Start of DATA FOR ANALYSIS

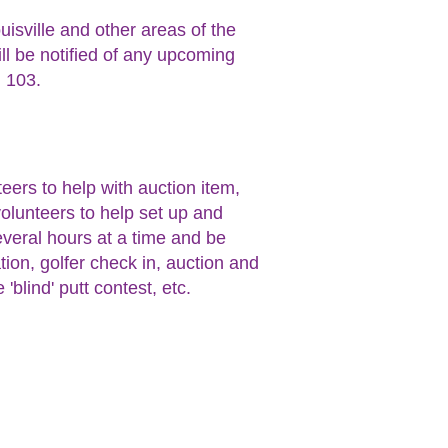
isville and other areas of the
ill be notified of any upcoming
. 103.
eers to help with auction item,
volunteers to help set up and
everal hours at a time and be
tion, golfer check in, auction and
'blind' putt contest, etc.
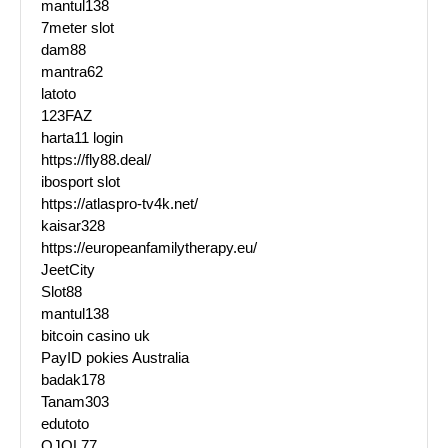
mantul138
7meter slot
dam88
mantra62
latoto
123FAZ
harta11 login
https://fly88.deal/
ibosport slot
https://atlaspro-tv4k.net/
kaisar328
https://europeanfamilytherapy.eu/
JeetCity
Slot88
mantul138
bitcoin casino uk
PayID pokies Australia
badak178
Tanam303
edutoto
OJOL77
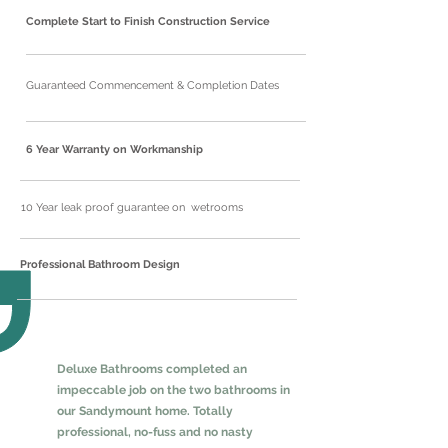
Complete Start to Finish Construction Service
Guaranteed Commencement & Completion Dates
6 Year Warranty on Workmanship
10 Year leak proof guarantee on wetrooms
Professional Bathroom Design
Deluxe Bathrooms completed an
impeccable job on the two bathrooms in
our Sandymount home. Totally
professional, no-fuss and no nasty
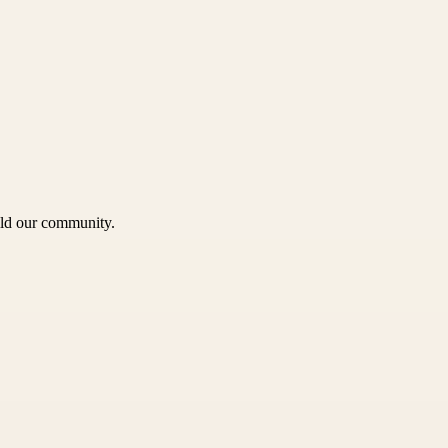
uild our community.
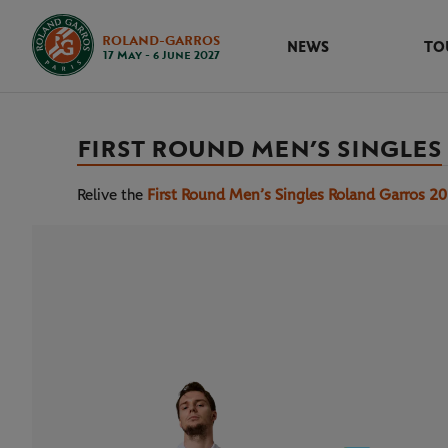
ROLAND-GARROS
NEWS
TO
17 May - 6 June 2027
FIRST ROUND MEN’S SINGLES
Relive the
First Round Men’s Singles Roland Garros 2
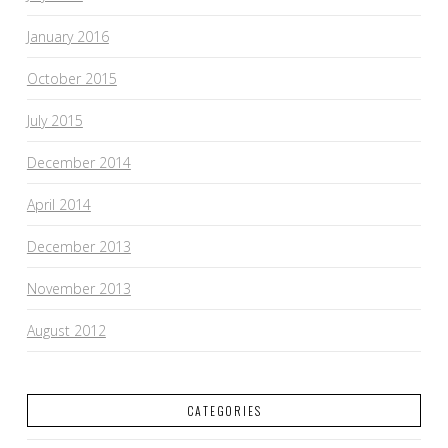
January 2016
October 2015
July 2015
December 2014
April 2014
December 2013
November 2013
August 2012
CATEGORIES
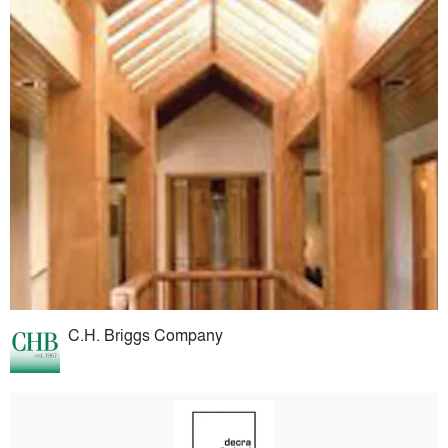
C.H. Briggs Company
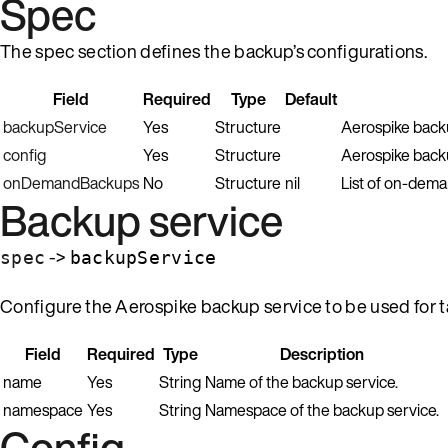
Spec
The spec section defines the backup’s configurations.
Field
Required
Type
Default
backupService
Yes
Structure
Aerospike backu
config
Yes
Structure
Aerospike backu
onDemandBackups
No
Structure
nil
List of on-dema
Backup service
->
spec
backupService
Configure the Aerospike backup service to be used for 
Field
Required
Type
Description
name
Yes
String
Name of the backup service.
namespace
Yes
String
Namespace of the backup service.
Config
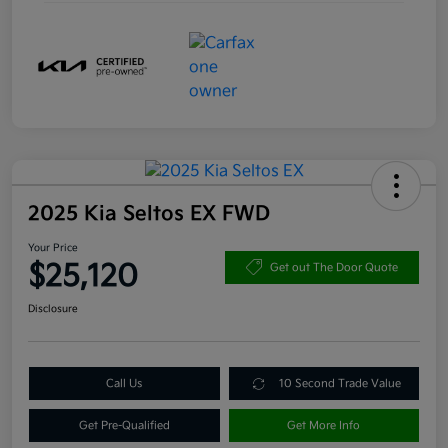
2025 Kia Seltos EX FWD
Your Price
$25,120
Get out The Door Quote
Disclosure
Call Us
10 Second Trade Value
Get Pre-Qualified
Get More Info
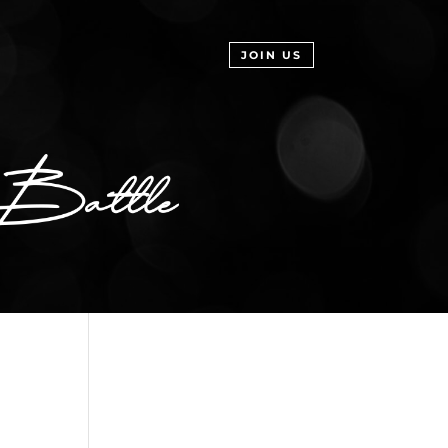
JOIN US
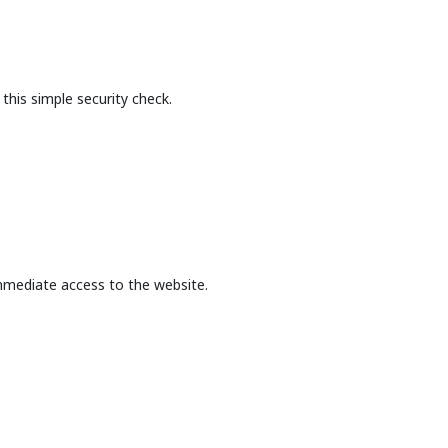
this simple security check.
mmediate access to the website.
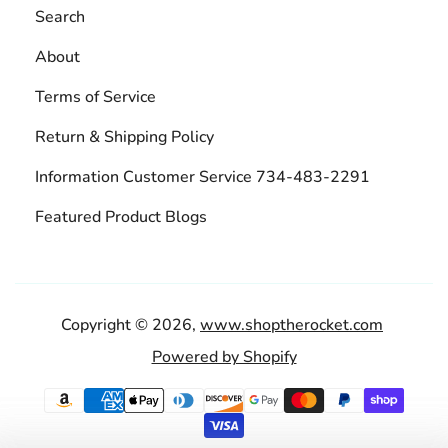
Search
About
Terms of Service
Return & Shipping Policy
Information Customer Service 734-483-2291
Featured Product Blogs
Copyright © 2026,
www.shoptherocket.com
Powered by Shopify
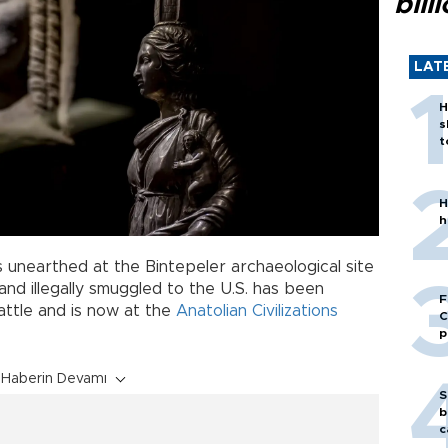
bill
LAT
H
s
t
H
h
 unearthed at the Bintepeler archaeological site
nd illegally smuggled to the U.S. has been
F
attle and is now at the
Anatolian Civilizations
C
p
Haberin Devamı
S
b
c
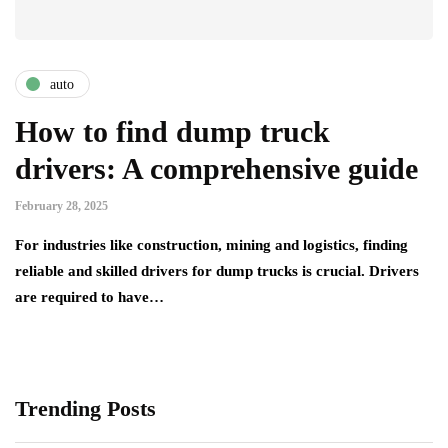
auto
How to find dump truck
drivers: A comprehensive guide
February 28, 2025
For industries like construction, mining and logistics, finding
reliable and skilled drivers for dump trucks is crucial. Drivers
are required to have…
Trending Posts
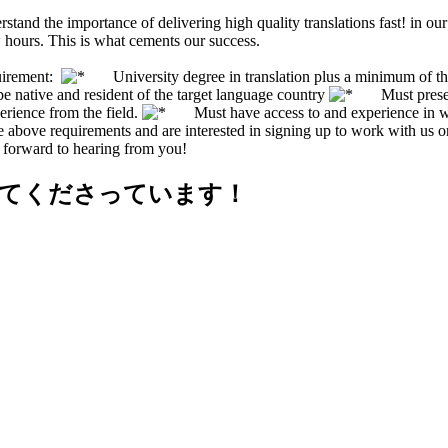
stand the importance of delivering high quality translations fast! in 
 hours. This is what cements our success.
uirement:
University degree in translation plus a minimum of three
ative and resident of the target language country
Must present v
erience from the field.
Must have access to and experience in wor
the above requirements and are interested in signing up to work with us 
 forward to hearing from you!
せてくださっています！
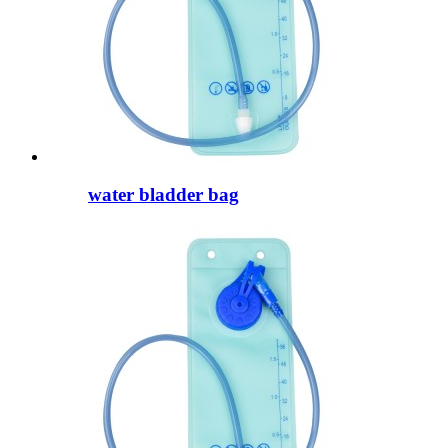
water bladder bag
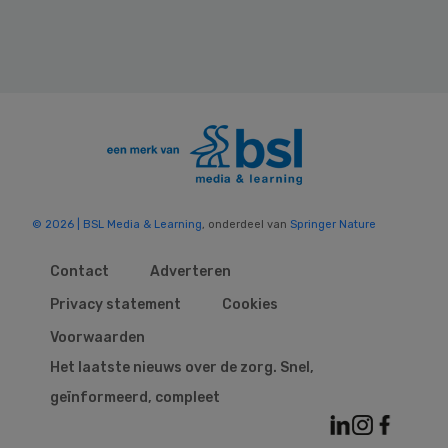
© 2026 | BSL Media & Learning
, onderdeel van
Springer Nature
Contact
Adverteren
Privacy statement
Cookies
Voorwaarden
Het laatste nieuws over de zorg. Snel,
geïnformeerd, compleet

End of DATA FOR ANALYSIS

EXERCISE. Echo the lines from the entries between the line holding "uild our community." and the line holding "C.H. Briggs Company", inclusive. Leave the pictures out of your answer.

EXPECTED ANSWER.
uild our community.
ROLAND-GARROS
NEWS
TO
17 May - 6 June 2027
FIRST ROUND MEN’S SINGLES
Relive the
First Round Men’s Singles Roland Garros 2
January 2016
October 2015
July 2015
December 2014
April 2014
December 2013
November 2013
August 2012
CATEGORIES
C.H. Briggs Company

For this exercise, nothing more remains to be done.